Produk Domestik Bruto (PDB) meningkat sebesar 1,1 persen secara tahunan (*annualized*), meleset dari estimasi median pasar sebesar 2,0 persen dalam jajak pendapat Reuters dan berada di bawah angka pertumbuhan kuartal sebelumnya yang direvisi naik menjadi 1,9 persen.
“Pertumbuhannya positif, namun rinciannya agak lebih lemah dari perkiraan,” ujar Kazutaka Maeda, ekonom senior di Meiji Yasuda Research Institute.
“Meski demikian, mengingat hasil yang mengecewakan ini kemungkinan disebabkan oleh faktor-faktor sementara, menurut saya data terbaru ini tidak mengindikasikan pelemahan di masa mendatang ataupun memengaruhi waktu kenaikan suku bunga Bank of Japan (BOJ) berikutnya,” yang kini diperkirakan secara luas akan terjadi paling cepat pada bulan September, katanya.
Angka tersebut mencerminkan kenaikan kuartalan sebesar 0,3 persen, dibandingkan dengan estimasi median kenaikan sebesar 0,5 persen.
Konsumsi swasta, yang menyumbang lebih dari separuh output ekonomi, tercatat stagnan dan tidak mencapai estimasi pasar yang memprediksi kenaikan 0,5 persen; hal ini mencerminkan dampak dari kebijakan pendidikan bebas biaya dan kenaikan harga tembakau.
Tren konsumsi dan upah merupakan faktor kunci yang dipantau oleh BOJ untuk mengukur kekuatan ekonomi dan menentukan perlunya kenaikan suku bunga tambahan.
Belanja modal, yang menjadi penggerak utama permintaan swasta, turun 1,2 persen pada kuartal kedua, berlawanan dengan perkiraan pasar yang memprediksi kenaikan 0,4 persen.
Hambatan Sementara
Yoshiki Shinke, ekonom eksekutif senior di Dai-ichi Life Research Institute, mengatakan bahwa pelemahan konsumsi sebagian disebabkan oleh faktor-faktor yang bersifat sementara, termasuk pergeseran belanja ke arah konsumsi pemerintah melalui kebijakan seperti penyediaan makan siang sekolah gratis.

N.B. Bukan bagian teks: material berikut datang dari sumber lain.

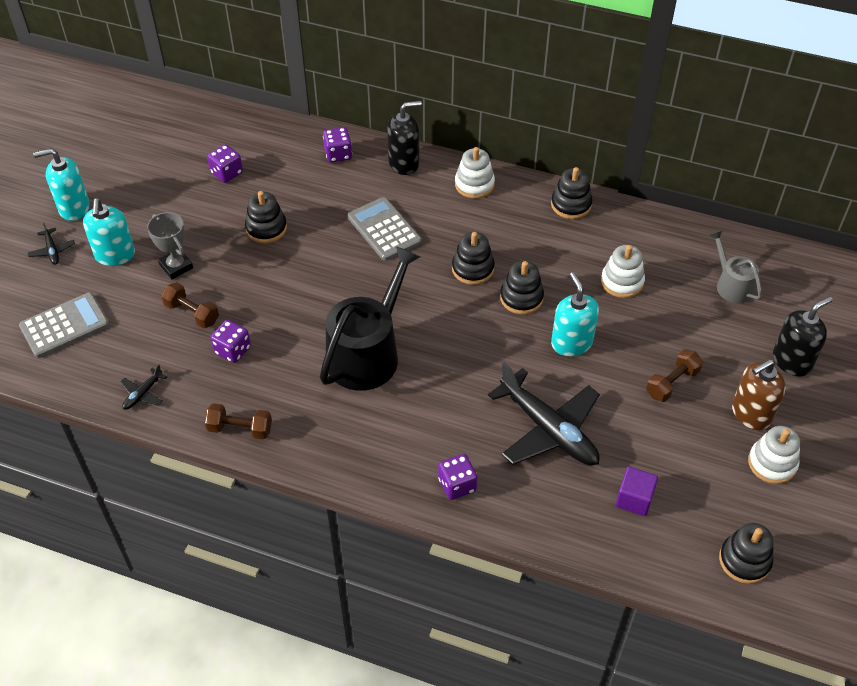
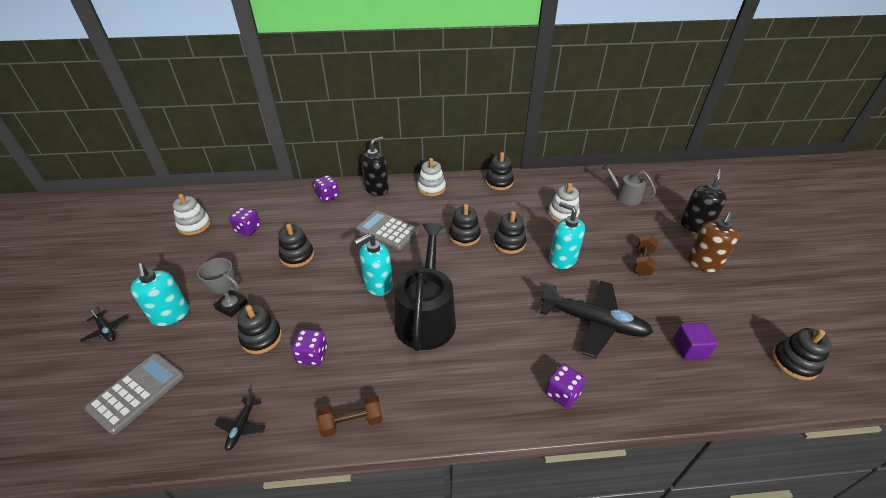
camera: 25 degrees left, 10 degrees down
turquoise soap dispenser [33,148,90,221] -> turquoise soap dispenser moved to [354,233,393,296]
brown dumbbell [161,282,219,328] -> black stacking toy [237,304,282,354]
white stacking toy [748,426,800,484] -> white stacking toy moved to [173,194,211,235]

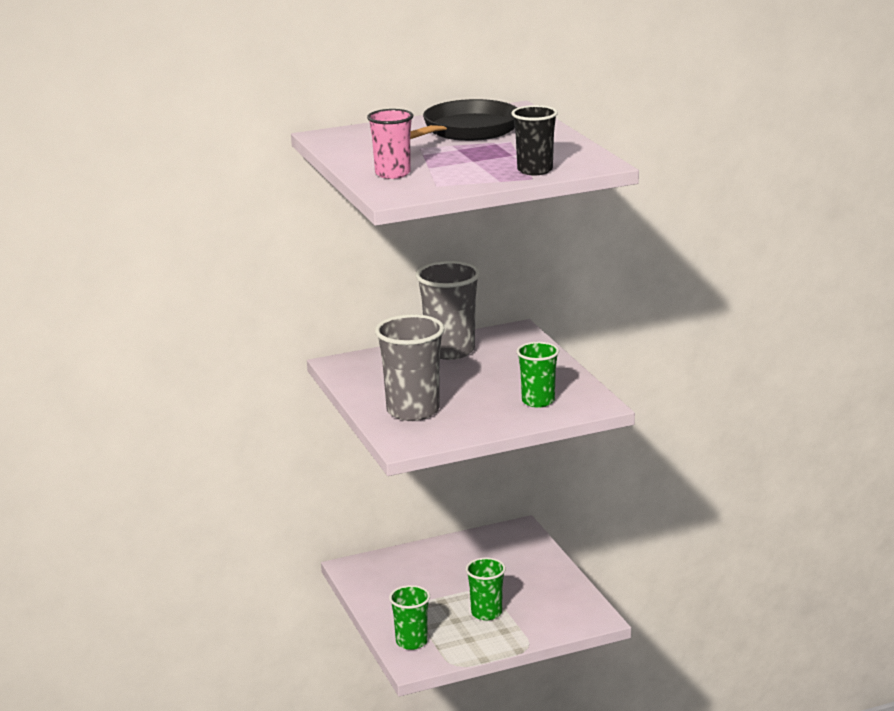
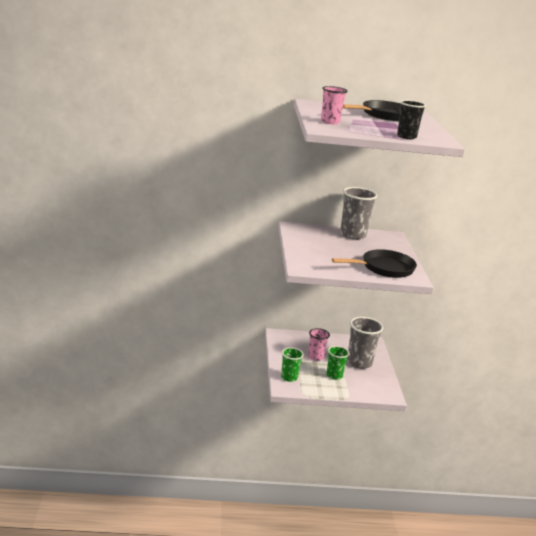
camera: 15 degrees right, 0 degrees up
grey cup [375,314,445,421] -> grey cup moved to [347,317,383,369]
green cup [516,342,559,408] -> black pan [332,249,417,278]
none -> pink cup [308,328,330,361]

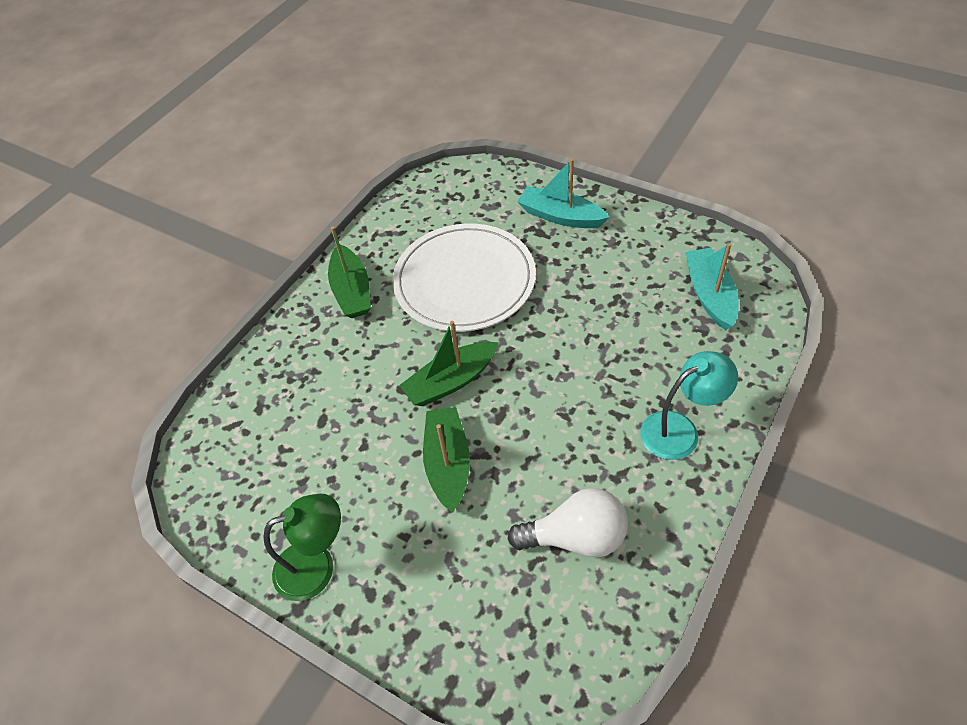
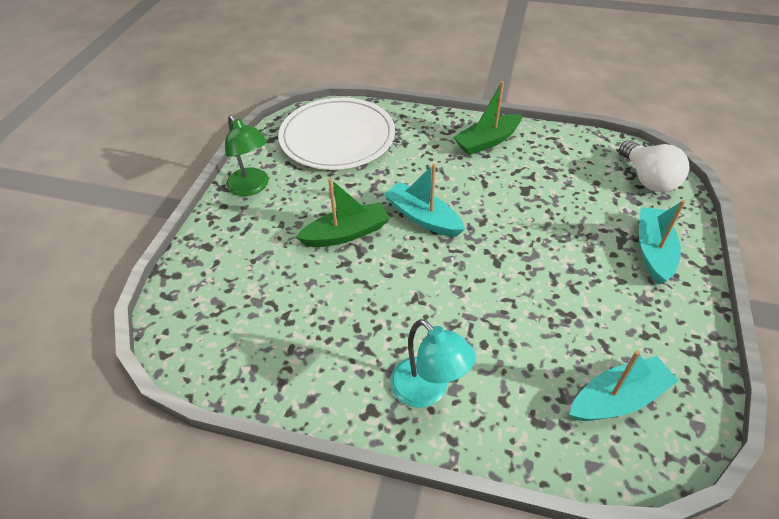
camera: 70 degrees right, 5 degrees down
white plate [393,224,536,332] -> white plate moved to [278,97,395,170]
green boat [399,321,499,406] -> turquoise boat [384,164,465,237]
white light bulb [508,488,628,558] -> white light bulb moved to [619,140,690,192]

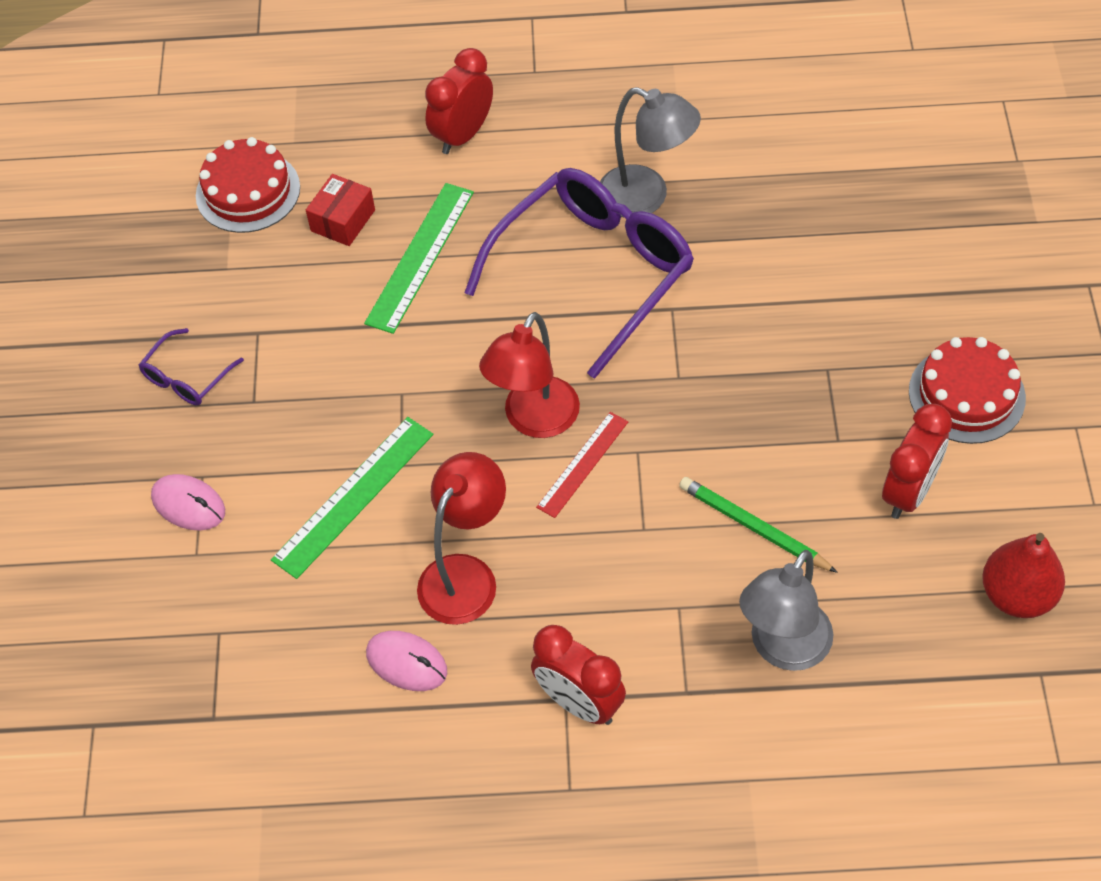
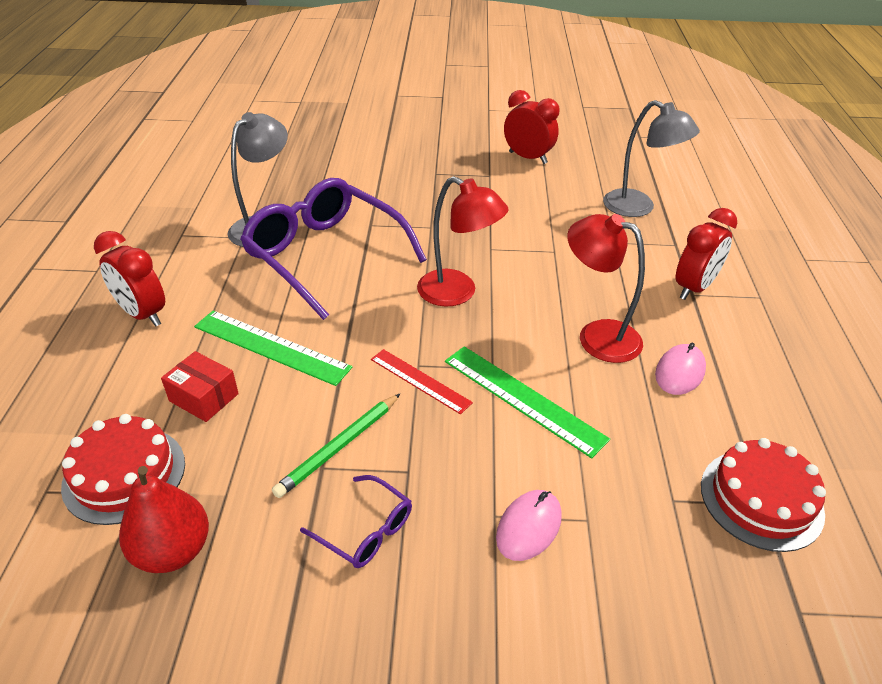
camera: 90 degrees left, 15 degrees down
red ruler [536,412,628,518] -> red ruler moved to [371,349,473,414]
green pencil [679,477,838,573] -> green pencil moved to [272,393,401,498]
red cake [909,337,1026,444] -> red cake moved to [701,438,826,552]
red pear [982,533,1065,618] -> red pear moved to [119,466,209,573]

Ia juga menyebutkan bahwa penurunan belanja modal mungkin mencerminkan gangguan dan ketidakpastian terkait konflik di Timur Tengah, namun faktor-faktor tersebut mulai mereda dan rencana investasi perusahaan tetap kuat.
“Secara keseluruhan, menurut saya kita bisa mengatakan bahwa ekonomi tetap tangguh meskipun pertumbuhannya lebih lambat dari perkiraan,” tambahnya.
Permintaan eksternal neto, atau ekspor dikurangi impor, memberikan kontribusi sebesar 0,5 poin persentase terhadap pertumbuhan ekonomi. Kinerja ekspor tetap tangguh berkat kuatnya permintaan AS terhadap kendaraan hibrida Jepang serta investasi global yang berkelanjutan di bidang kecerdasan buatan, yang turut mendorong pengiriman peralatan dan komponen terkait semikonduktor.
Ke depannya, para analis memperingatkan bahwa kenaikan biaya impor dan meningkatnya tekanan harga di sektor hulu pada akhirnya dapat berdampak pada konsumen, sehingga menimbulkan risiko terhadap tingkat belanja di akhir tahun ini.
Konsumsi swasta juga berpotensi melambat pada kuartal Juli-September, setelah perubahan kebijakan dan regulasi sempat memicu lonjakan permintaan barang tahan lama—seperti mobil dan AC—pada periode April-Juni.
Sebuah survei yang dilakukan bulan ini oleh Japan Center for Economic Research menunjukkan bahwa 37 ekonom memprediksi pertumbuhan PDB tahunan akan melambat hingga rata-rata 0,05 persen pada kuartal Juli-September.